Solved Problem on Coulomb's Law and Electric Field

A ring of radius a is uniformly charged with a charge Q. The electric field produced by this ring at points on the axis of symmetry perpendicular to the plane of the ring at a distance z is given, in magnitude, by

\[ \begin{gather} E=\frac{1}{4\pi \epsilon_{0}}\frac{Qz}{\left(a^{2}+z^{2}\right)^{3/2}} \end{gather} \]

Determine:
a) For what values of z is the electric field maximum?
b) What is this maximum value.

Solution

a) To find the maximum value of the electric field, we derive the function of the electric field with respect to z, E(z), and set it equal to zero

\[ \begin{gather} \frac{dE}{dz}=0 \end{gather} \]

Differentiation of \( \displaystyle E(z)=\frac{1}{4\pi \epsilon_{0}}\frac{Qz}{\left(a^{2}+z^{2}\right)^{3/2}} \)

The function E(z) is the quotient of two functions, using the quotient rule

\[ \begin{gather} \left(\frac{u}{v}\right)^{'}=\frac{u'v-uv'}{v^{2}} \end{gather} \]

where \( u(z)=z \) and \( v(z)=\frac{1}{\left(a^{2}+z^{2}\right)^{3/2}} \)

\[ \begin{gather} \frac{dE}{dz}=\frac{Q}{4\pi \epsilon_{0}}\frac{\dfrac{d(z)}{dz}\left(a^{2}+z^{2}\right)^{3/2}-(z)\dfrac{d\left[\left(a^{2}+z^{2}\right)^{3/2}\right]}{dz}}{\left[\left(a^{2}+z^{2}\right)^{3/2}\right]^{2}} \end{gather} \]

the function v(z) is a composite function, using the Chain Rule

\[ \begin{gather} \frac{dv[w(z)]}{dz}=\frac{dv}{dw}\frac{dw}{dz} \end{gather} \]
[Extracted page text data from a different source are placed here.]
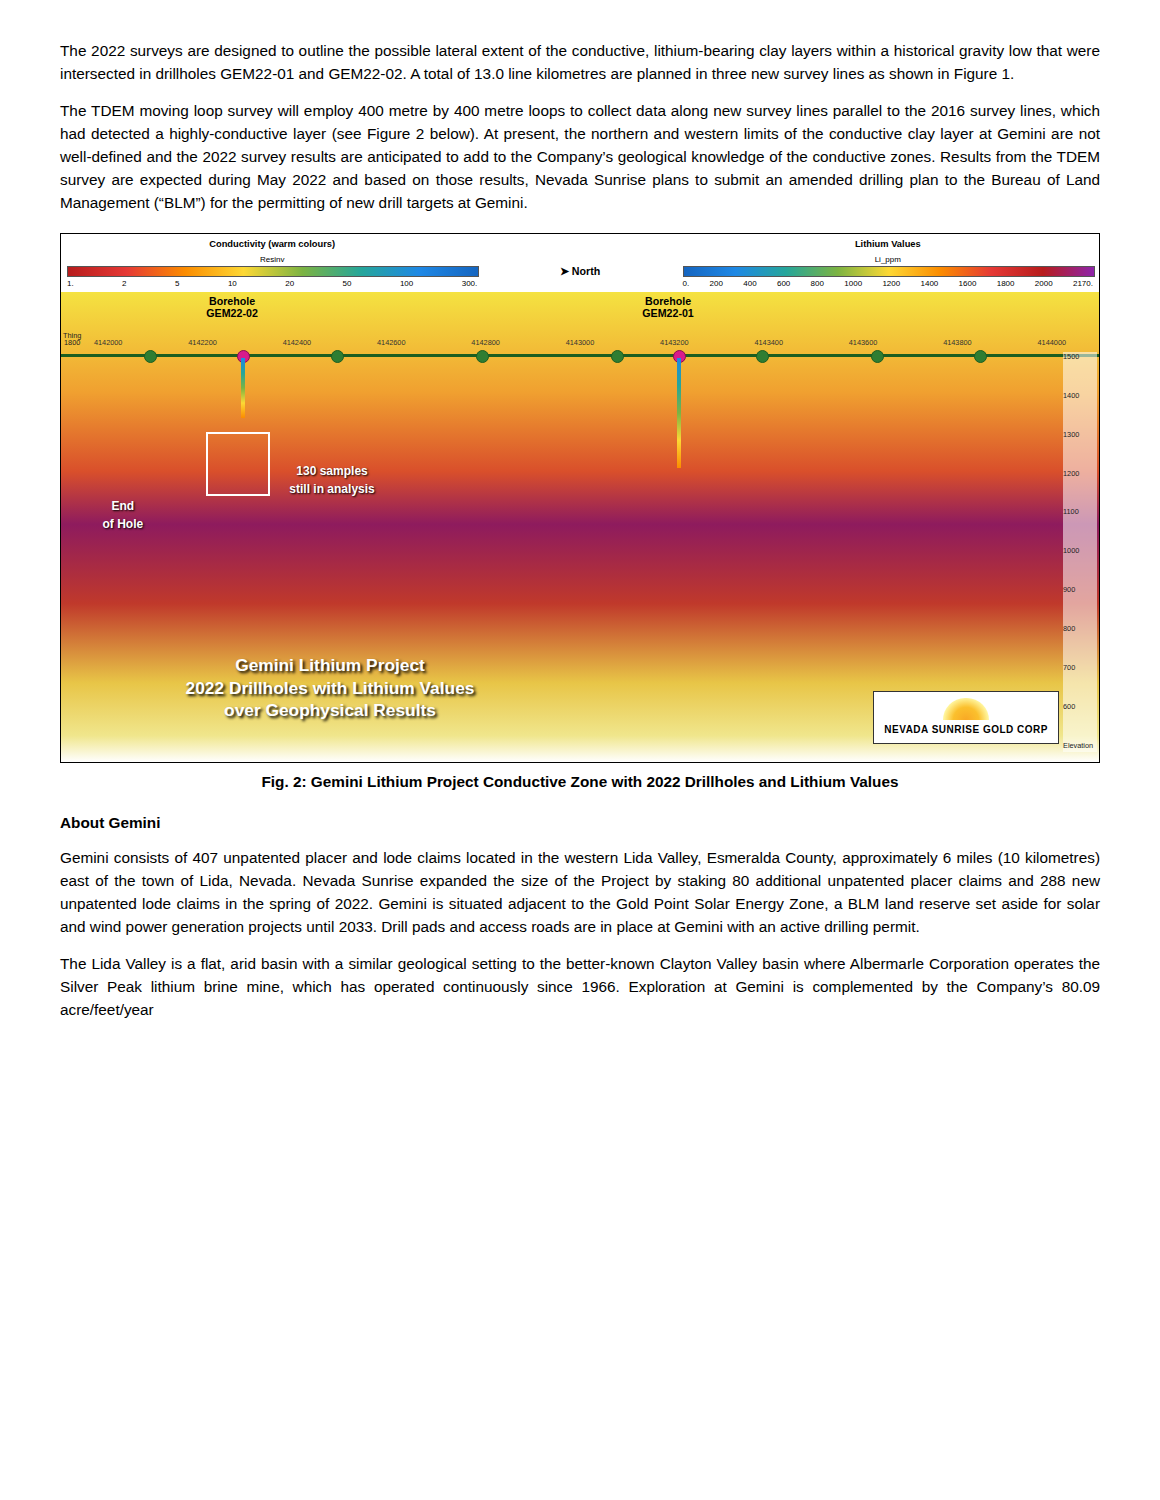The 2022 surveys are designed to outline the possible lateral extent of the conductive, lithium-bearing clay layers within a historical gravity low that were intersected in drillholes GEM22-01 and GEM22-02. A total of 13.0 line kilometres are planned in three new survey lines as shown in Figure 1.
The TDEM moving loop survey will employ 400 metre by 400 metre loops to collect data along new survey lines parallel to the 2016 survey lines, which had detected a highly-conductive layer (see Figure 2 below). At present, the northern and western limits of the conductive clay layer at Gemini are not well-defined and the 2022 survey results are anticipated to add to the Company’s geological knowledge of the conductive zones. Results from the TDEM survey are expected during May 2022 and based on those results, Nevada Sunrise plans to submit an amended drilling plan to the Bureau of Land Management (“BLM”) for the permitting of new drill targets at Gemini.
Conductivity (warm colours)
Resinv
1. 25102050100300.
➤ North
Lithium Values
Li_ppm
0. 2004006008001000120014001600180020002170.
Thing
1800
Borehole
GEM22-02
Borehole
GEM22-01
41420004142200414240041426004142800414300041432004143400414360041438004144000
End
of Hole
130 samples
still in analysis
Gemini Lithium Project
2022 Drillholes with Lithium Values
over Geophysical Results
NEVADA SUNRISE GOLD CORP
1500 1400 1300 1200 1100 1000 900 800 700 600 Elevation
Fig. 2: Gemini Lithium Project Conductive Zone with 2022 Drillholes and Lithium Values
About Gemini
Gemini consists of 407 unpatented placer and lode claims located in the western Lida Valley, Esmeralda County, approximately 6 miles (10 kilometres) east of the town of Lida, Nevada. Nevada Sunrise expanded the size of the Project by staking 80 additional unpatented placer claims and 288 new unpatented lode claims in the spring of 2022. Gemini is situated adjacent to the Gold Point Solar Energy Zone, a BLM land reserve set aside for solar and wind power generation projects until 2033. Drill pads and access roads are in place at Gemini with an active drilling permit.
The Lida Valley is a flat, arid basin with a similar geological setting to the better-known Clayton Valley basin where Albermarle Corporation operates the Silver Peak lithium brine mine, which has operated continuously since 1966. Exploration at Gemini is complemented by the Company’s 80.09 acre/feet/year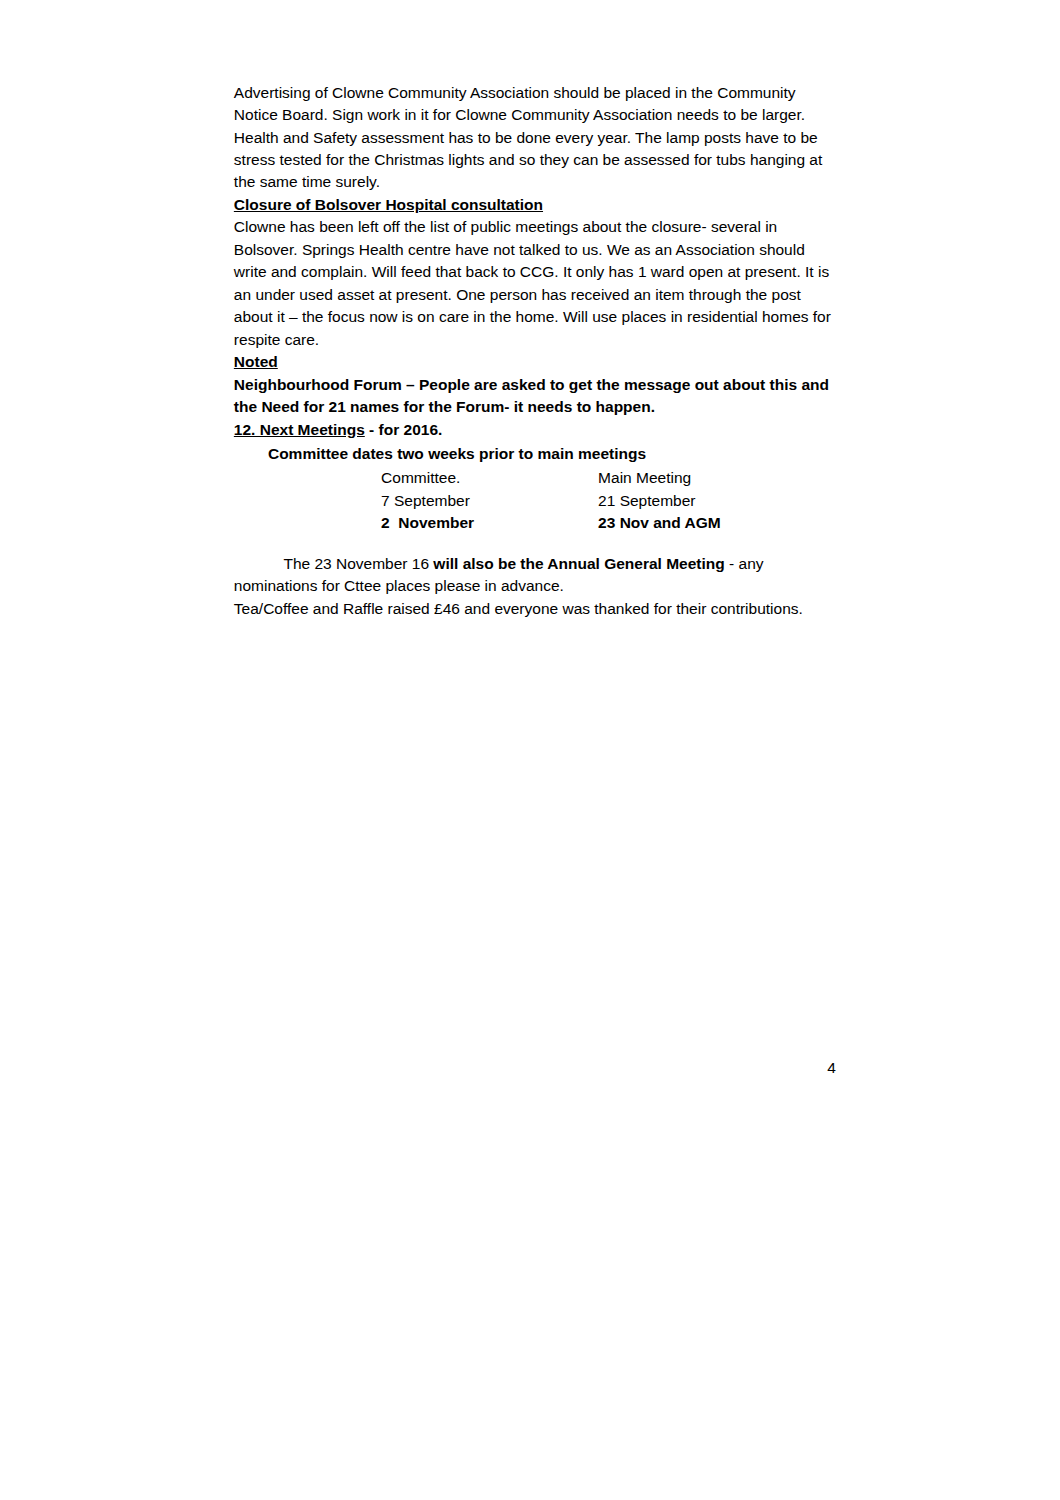Advertising of Clowne Community Association should be placed in the Community Notice Board. Sign work in it for Clowne Community Association needs to be larger. Health and Safety assessment has to be done every year. The lamp posts have to be stress tested for the Christmas lights and so they can be assessed for tubs hanging at the same time surely.
Closure of Bolsover Hospital consultation
Clowne has been left off the list of public meetings about the closure- several in Bolsover. Springs Health centre have not talked to us. We as an Association should write and complain. Will feed that back to CCG. It only has 1 ward open at present. It is an under used asset at present. One person has received an item through the post about it – the focus now is on care in the home. Will use places in residential homes for respite care.
Noted
Neighbourhood Forum – People are asked to get the message out about this and the Need for 21 names for the Forum- it needs to happen.
12. Next Meetings - for 2016.
Committee dates two weeks prior to main meetings
| Committee. | Main Meeting |
| 7 September | 21 September |
| 2 November | 23 Nov and AGM |
The 23 November 16 will also be the Annual General Meeting - any nominations for Cttee places please in advance.
Tea/Coffee and Raffle raised £46 and everyone was thanked for their contributions.
4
where \( v(w)=w^{3/2} \) and \( w(z)=a^{2}+z^{2} \)

\[ \begin{gather} \frac{dE}{dz}=\frac{Q}{4\pi \epsilon_{0}}\frac{1.\left(a^{2}+z^{2}\right)^{3/2}-z\left[\dfrac{d\left(w^{3/2}\right)}{dg}\dfrac{d\left(a^{2}+z^{2}\right)}{dz}\right]}{\left(a^{2}+z^{2}\right)^{3}}\\[5pt] \frac{dE}{dz}=\frac{Q}{4\pi\epsilon_{0}}\frac{\left(a^{2}+z^{2}\right)^{3/2}-z\left[\left(\dfrac{3}{2}w^{\frac{3}{2}-1}\right)(2z)\right]}{\left(a^{2}+z^{2}\right)^{3}}\\[5pt] \frac{dE}{dz}=\frac{Q}{4\pi\epsilon_{0}}\frac{\left(a^{2}+z^{2}\right)^{3/2}-z\dfrac{3}{\cancel{2}}\left(a^{2}+z^{2}\right)^{1/2}\cancel{2}z}{\left(a^{2}+z^{2}\right)^{3}}\\[5pt] \frac{dE}{dz}=\frac{Q}{4\pi\epsilon_{0}}\frac{\left(a^{2}+z^{2}\right)^{3/2}-3\left(a^{2}+z^{2}\right)^{1/2}z^{2}}{\left(a^{2}+z^{2}\right)^{3}}\\[5pt] \frac{dE}{dz}=\frac{Q}{4\pi\epsilon_{0}}\left[\frac{\left(a^{2}+z^{2}\right)^{3/2}}{\left(a^{2}+z^{2}\right)^{3}}-\frac{3\left(a^{2}+z^{2}\right)^{1/2}z^{2}}{\left(a^{2}+z^{2}\right)^{3}}\right]\\[5pt] \frac{dE}{dz}=\frac{Q}{4\pi\epsilon_{0}}\left[\frac{1}{\left(a^{2}+z^{2}\right)^{3}\left(a^{2}+z^{2}\right)^{-3/2}}-\frac{3z^{2}}{\left(a^{2}+z^{2}\right)^{3}\left(a^{2}+z^{2}\right)^{-1/2}}\right]\\[5pt] \frac{dE}{dz}=\frac{Q}{4\pi\epsilon_{0}}\left[\frac{1}{\left(a^{2}+z^{2}\right)^{3/2}}-\frac{3z^{2}}{\left(a^{2}+z^{2}\right)^{5/2}}\right] \end{gather} \]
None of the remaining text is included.